Occasional scholars and traders visiting the rez interact with me, but the young women want to sleep with Indians and the men are looking for better accommodations than what I can offer.  If I offered it.  I’m an hour from Glacier Park, which is not obvious on a map.  The nice ones take me out to dinner at the excellent local restaurant.  Anyway, I spend at least a half-day writing now and that isn’t helpful to others.

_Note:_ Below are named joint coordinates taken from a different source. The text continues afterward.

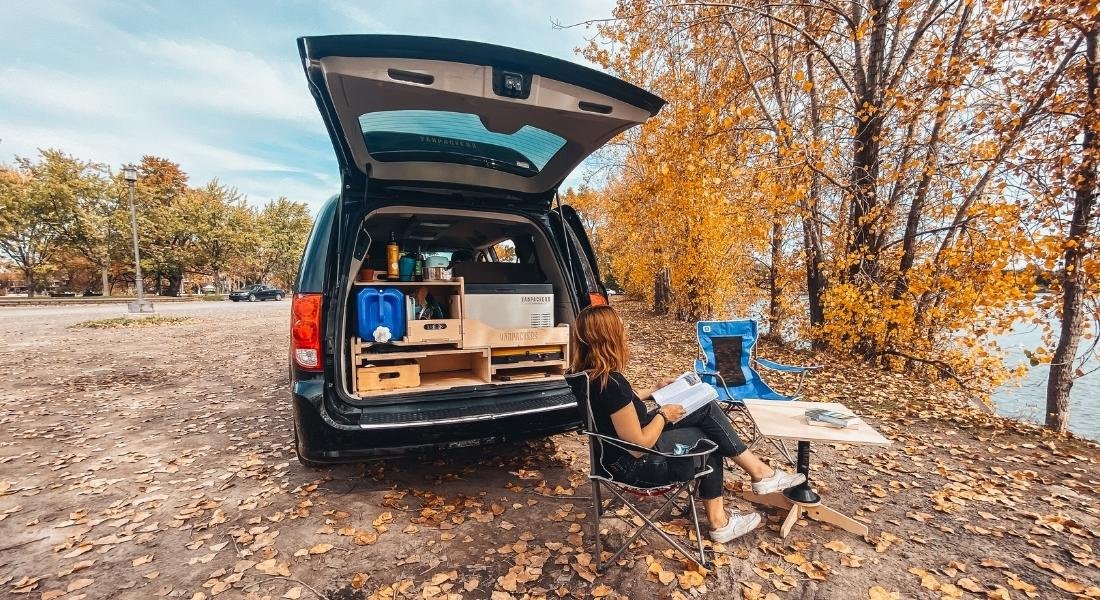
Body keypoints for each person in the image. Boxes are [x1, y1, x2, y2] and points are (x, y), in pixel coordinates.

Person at [571, 304, 806, 543]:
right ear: (609, 337)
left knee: (703, 411)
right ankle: (724, 518)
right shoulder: (611, 383)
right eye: (621, 330)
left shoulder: (587, 376)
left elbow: (617, 406)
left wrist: (653, 390)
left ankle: (758, 477)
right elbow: (637, 445)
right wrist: (663, 415)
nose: (625, 335)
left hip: (611, 458)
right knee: (707, 440)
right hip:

I resent losing any time.  Once in a while someone will visit to consult my Blackfeet library.  I don’t loan books out.  The other archives have not been organized enough to use and won’t be anytime soon.

There seem to be two kinds of “gay” men, those who build their cultural world around other desirable men in a heterosexual gender way, excluding women entirely; and those who like some women and accept them as sisters or even, to some degree, nurturing mothers, though then their guard is usually up since that can be volcanic.  Still, this second category is a good source of friendship.  Those among them who are skilled at the arts — painters, writers, dancers, actors — often handle emotion and intimacy at a level far beyond “ordinary” people.  I am vulnerable to them.  Sometimes they are vulnerable to me.  It’s scary.

One friendship has been powerfully transformative.  The trouble is that there’s not much time left.  That’s the trouble with “old.”

So what does all this mean?  Combined with the jobs I've had over the years, it mostly means I know a great deal about things most women don't consider and I have strong sympathy for various male points of view.  I consider that an advantage in a male hegemony, but not enough to make me put much energy into some kinds of feminism, neither militant  competition nor imitation maleness.